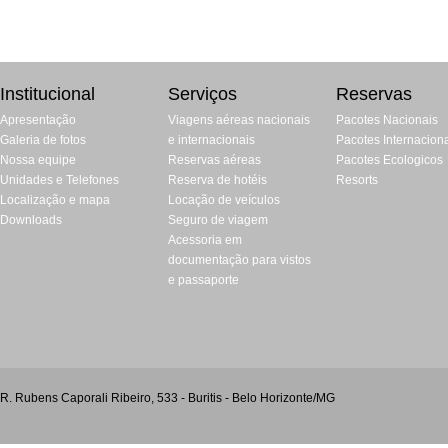
Institucional
Serviços
Reservas
Apresentação
Viagens aéreas nacionais
Pacotes Nacionais
Galeria de fotos
e internacionais
Pacotes Internacion
Nossa equipe
Reservas aéreas
Pacotes Ecologicos
Unidades e Telefones
Reserva de hotéis
Resorts
Localização e mapa
Locação de veículos
Downloads
Seguro de viagem
Acessoria em
documentação para vistos
e passaporte
R. Rubens Caporali Ribeiro, 533 - Buritis - Belo Horizonte/MG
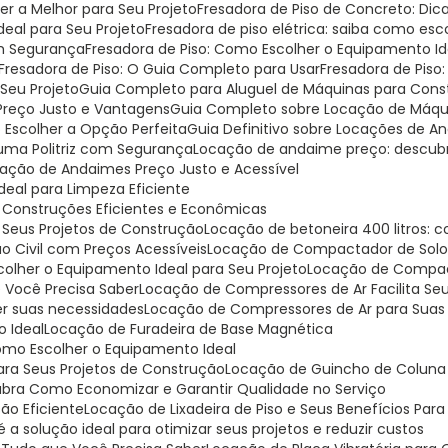
er a Melhor para Seu Projeto
Fresadora de Piso de Concreto: Di
Ideal para Seu Projeto
Fresadora de piso elétrica: saiba como escol
om Segurança
Fresadora de Piso: Como Escolher o Equipamento I
Fresadora de Piso: O Guia Completo para Usar
Fresadora de Piso
 Seu Projeto
Guia Completo para Aluguel de Máquinas para Const
 Preço Justo e Vantagens
Guia Completo sobre Locação de Máqui
o Escolher a Opção Perfeita
Guia Definitivo sobre Locações de 
r uma Politriz com Segurança
Locação de andaime preço: descu
cação de Andaimes Preço Justo e Acessível
Ideal para Limpeza Eficiente
a Construções Eficientes e Econômicas
a Seus Projetos de Construção
Locação de betoneira 400 litros:
o Civil com Preços Acessíveis
Locação de Compactador de Solo:
lher o Equipamento Ideal para Seu Projeto
Locação de Compa
 Você Precisa Saber
Locação de Compressores de Ar Facilita Se
er suas necessidades
Locação de Compressores de Ar para Suas
o Ideal
Locação de Furadeira de Base Magnética
omo Escolher o Equipamento Ideal
para Seus Projetos de Construção
Locação de Guincho de Coluna 
ubra Como Economizar e Garantir Qualidade no Serviço
ção Eficiente
Locação de Lixadeira de Piso e Seus Benefícios Par
 a solução ideal para otimizar seus projetos e reduzir custos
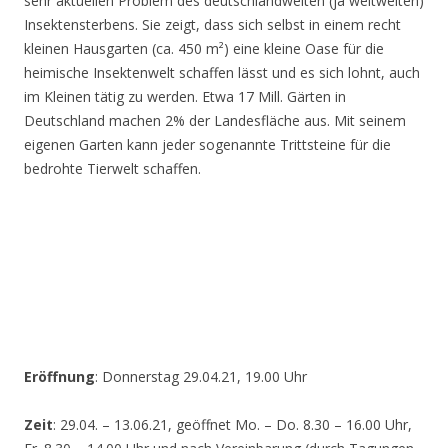
sehr aktuellen Problem des deutschlandweiten (ja weltweiten)
Insektensterbens. Sie zeigt, dass sich selbst in einem recht
kleinen Hausgarten (ca. 450 m²) eine kleine Oase für die
heimische Insektenwelt schaffen lässt und es sich lohnt, auch
im Kleinen tätig zu werden. Etwa 17 Mill. Gärten in
Deutschland machen 2% der Landesfläche aus. Mit seinem
eigenen Garten kann jeder sogenannte Trittsteine für die
bedrohte Tierwelt schaffen.
Eröffnung
: Donnerstag 29.04.21, 19.00 Uhr
Zeit
: 29.04. – 13.06.21, geöffnet Mo. – Do. 8.30 – 16.00 Uhr,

━━━━━━━━━━

Try it: Locate and copy each line in the data above that includes the word "Completo".

Answer space:
Fresadora de Piso: O Guia Completo para Usar
Guia Completo para Aluguel de Máquinas para Const
Guia Completo sobre Locação de Máqui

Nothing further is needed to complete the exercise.